The southeastern pocket gopher is rather smaller than the plains pocket gopher (Geomys bursarius), with a total length of 260 mm including a tail of about 86 mm. Males are larger than females and average 176 g in weight while the females average 136 g. The dorsal fur is cinnamon brown with the underparts rather paler and tinged with buff or reddish-yellow. The feet and tail are white or pale buff. As with other members of this family, the external cheek pouches can be turned inside-out for grooming purposes. It is well adapted for living underground with large, protruding incisor teeth, used for tearing at roots, and powerful claws on the forefeet for digging.

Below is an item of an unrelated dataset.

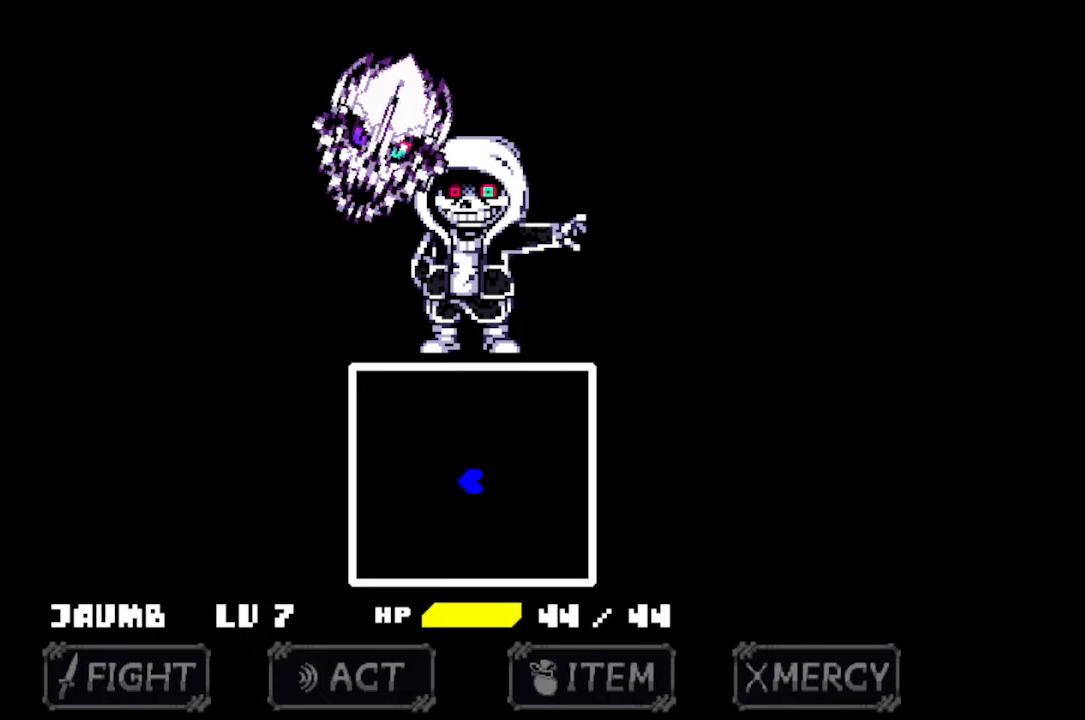
{"keys": ["right"], "mouse": [], "events": [[267, "right", "down"]]}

==Distribution and habitat==
This gopher is restricted to the southeastern part of the United States, where it occurs in Alabama, Georgia and Florida. It occupies several different dry, sandy habitats; it occurs in sand-hill country with longleaf pine (Pinus palustris) and turkey oak (Quercus laevis), and it also occurs in slightly moister hammocks (low mounds) among the sand-hills with Quercus virginiana and other hardwood trees. Away from the sand dunes, it occurs in longleaf pine woodland and scrubby sand pine (Pinus clausa) habitats. Its presence in any area is obvious because of the numerous piles of sandy soil it pushes to the surface.

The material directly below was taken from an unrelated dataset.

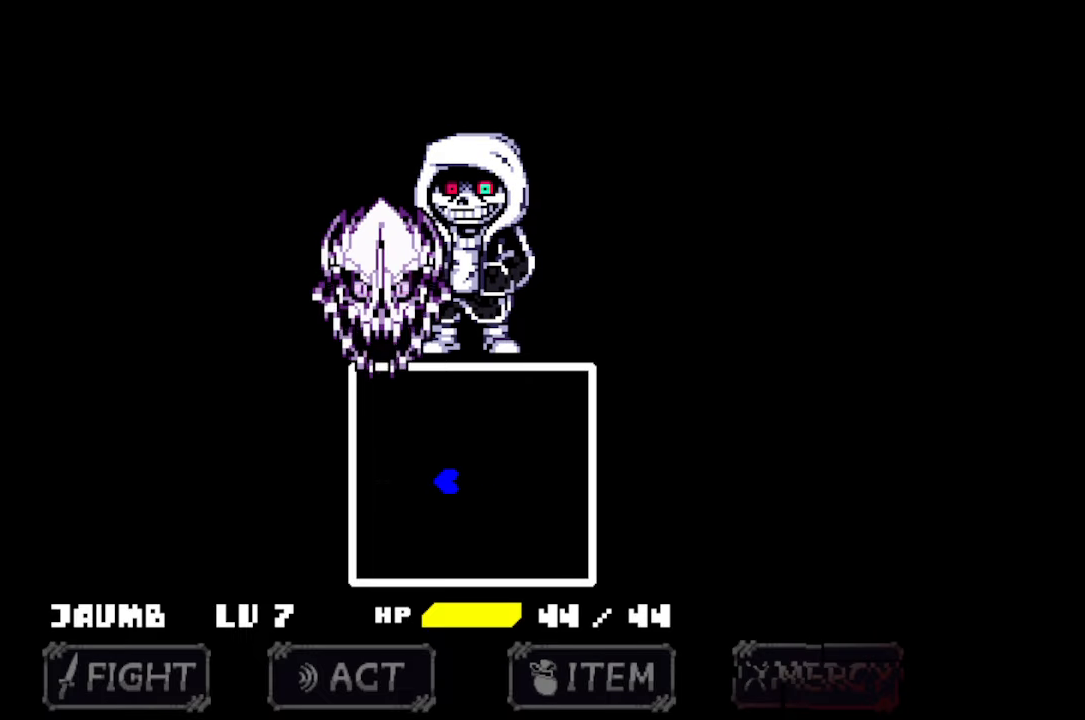
{"keys": [], "mouse": [], "events": [[467, "right", "up"]]}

The subspecies G. p. mobilensis, found west of the Apalachicola River may represent a distinct species. Genetic studies have shown it to be relatively different genetically from the other subspecies, and G. p. mobilensis have a different species of louse than the nominate subspecies. Lice typically speciate with their host species within the Geomyidae.

==Ecology==
G. pinetis is a solitary animal and creates shallow tunnels above which are a series of mounds of excavated material. The soil is pushed upwards by the front limbs and chest and creates a fan-shaped mound with the tunnel at one side. The burrow entrance is immediately blocked with soil. These shallow tunnels are connected to a deeper tunnel system by a spiral "staircase". Down below are the food chambers and a nest chamber which may contain dried vegetation and plant fibres.

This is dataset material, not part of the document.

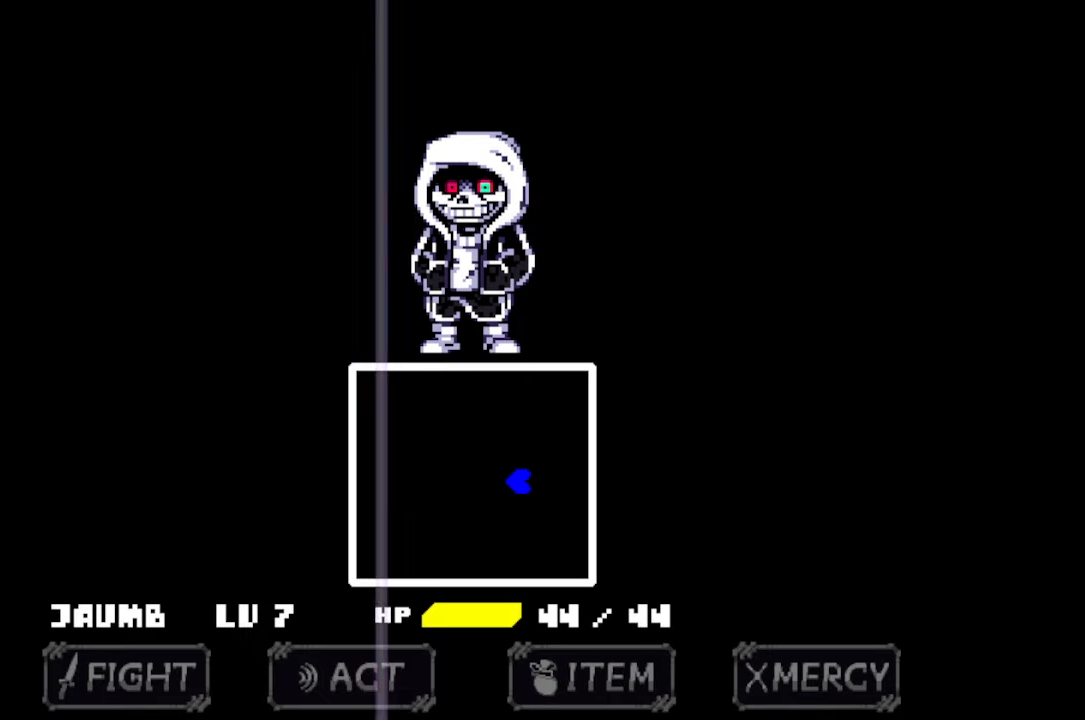
{"keys": [], "mouse": [], "events": []}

Breeding takes place in spring and summer, peaking around February/March and June/July. The gestation period is about four weeks and the average litter size is two. Despite this low level of fecundity, the southeastern pocket gopher is a common animal, implying that there is good survivability of the offspring. The presence of green forage in the diet and the fact that owls sometimes feed on them show that the gophers do emerge above ground sometimes. However, predators underground are few, the chief dangers being snakes and weasels.

The southeastern pocket gopher is active throughout the year. It feeds on roots and rhizomes below ground, and on green plants such as grasses, sedges and weeds which it can reach from near the entrance to the burrow. Large quantities of vegetation are gathered and carried back to store chambers in the burrow. Because its burrows promote plant growth, a case can be made that they are farmers. A number of arthropods share the burrows with the gophers, including about fourteen species that are found nowhere else. The gophers are attracted to cultivated land, particularly sweet potato crops, and can also be a pest in peanut and pea crops, and sugarcane plantations.